Del Millecento había bajado un hombre con un gabán a los hombros. Él sí echó a correr, de suerte que resbaló por la zanja, pasando a toda velocidad junto a De Luca, que lo pescó por un brazo y lo puso en pie, reparando en que bajo el gabán el hombre llevaba smoking y pajarita blanca.
– ¿Qué diantre ha pasado? -gritó el hombre, frenando la bajada a un paso del cadáver. Levantó un pie para mirarse el zapato de charol a la luz del reflector y murmuró-: ¡Dios, pero si esto es sangre! -y dio un salto atrás saliendo rápidamente de la mancha oscura de hierba-. ¡Pugliese! -gimió, frotando las suelas por el suelo-, ¡inspector Pugliese! Pero ¿qué coño ha ocurrido aquí?
– Un muerto, señor -dijo Pugliese, con un suspiro-, un asesinato. Quédese en la grava, que se moja los zapatos…
Mientras tanto, De Luca se había acercado. Con las manos en los bolsillos para mantener levantado el borde de los pantalones, se había puesto al lado del sereno que aguantaba la lámpara, bajándole el brazo para que alumbrara mejor el rostro del cadáver. Un hombre en mangas de camisa, agachado junto al muerto, levantó el pulgar en señal de aprobación.

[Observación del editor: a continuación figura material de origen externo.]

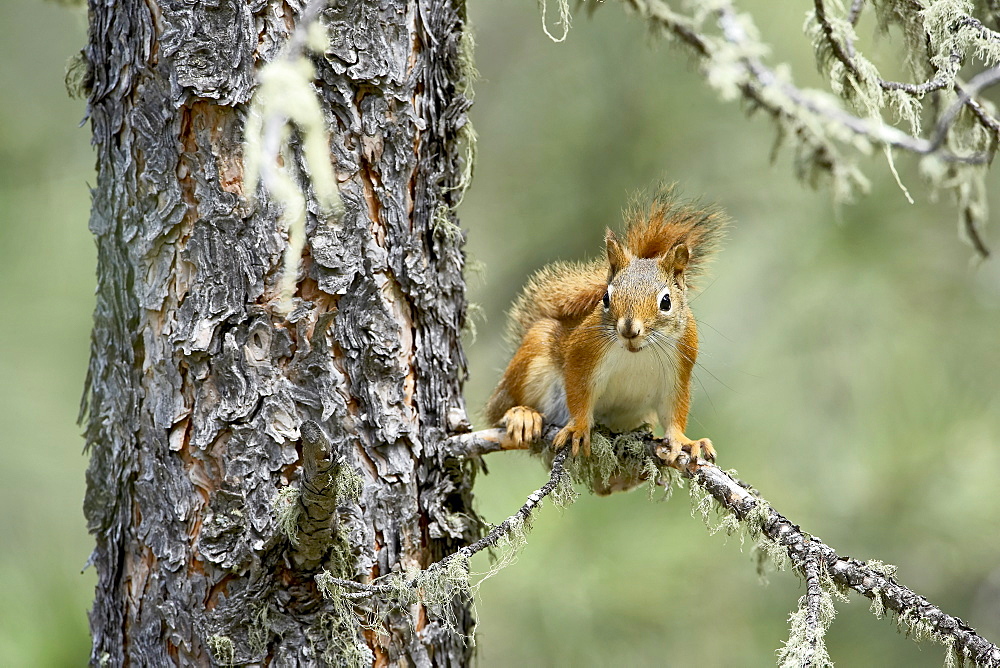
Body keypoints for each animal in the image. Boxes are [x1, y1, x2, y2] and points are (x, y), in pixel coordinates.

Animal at [486, 185, 728, 462]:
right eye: (605, 298)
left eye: (666, 302)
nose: (629, 329)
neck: (637, 353)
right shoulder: (582, 354)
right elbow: (579, 395)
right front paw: (579, 428)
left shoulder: (680, 369)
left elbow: (675, 412)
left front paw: (685, 441)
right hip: (532, 355)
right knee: (499, 412)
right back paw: (523, 415)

– Bien, así…, gracias. Un poco más abajo, que quiero verle las manos. Debe de haber arañado como un gato…, tiene todas las uñas rotas…
– ¿Es eso oro? -preguntó De Luca, y señaló un brillo claro que había visto en el cuello del muerto.
– Es oro. Y lleva también en el dedo… un anillo así de gordo. Y el reloj.
– ¿La cartera?
– Aquí está, señor…
Un agente de uniforme se asomó por delante del sereno y tendió a De Luca una cartera fina, clara, retirándose enseguida porque se estaba interponiendo ante el haz de luz, y el hombre en mangas de camisa ya había iniciado un mecagoen… De Luca tomó la cartera en la palma de la mano, como si quisiera sopesarla, ligera, fina y lisa con una flor bordada en la piel clara. Una cartera de piel curtida, refinada, casi de mujer. Estaba a punto de abrirla cuando el hombre del smoking lo alcanzó, caminando de puntillas.
– Comisario Bonaga, jefe de la Escuadra de Homicidios -se presentó. Tendió la mano a De Luca, que se quedó mirándola un instante, pues pensaba que quería estrechársela y no obstante tenía la palma para arriba.
– Ah, claro… -dijo De Luca-, la cartera -y se la puso en los dedos, sonrojándose, sin saber siquiera si era de apuro o de rabia. Bonaga la sostuvo con la mano abierta y luego se la pasó a Pugliese.
– No faltaba más -dijo-, entre colegas… ¿Has visto cómo voy vestido? Es que estaba yendo a ver Cuidado que te como , la última revista de Totò, con mi novia, cuando me han llamado a casa de comisaría… ¡imagínate, a casa!, ¿te das cuenta?
Le había puesto una mano en el hombro, jovial, pero De Luca no se había dado cuenta. Miraba a Pugliese, estirando el cuello para ver qué había en la cartera.
– Osvaldo Piras, antes Gavino, nacido en Sassari en el novecientos dos… -murmuró Pugliese, inclinando el carné de identidad para que le cayese luz.
– En fin, aquí mal no se está, ya lo verás. Es una ciudad tranquila, aparte de algún accidente como éste…
Pugliese sacó de la cartera algunos billetes de cien liras doblados por la mitad y pasó rápidamente el pulgar por las esquinas para contarlos.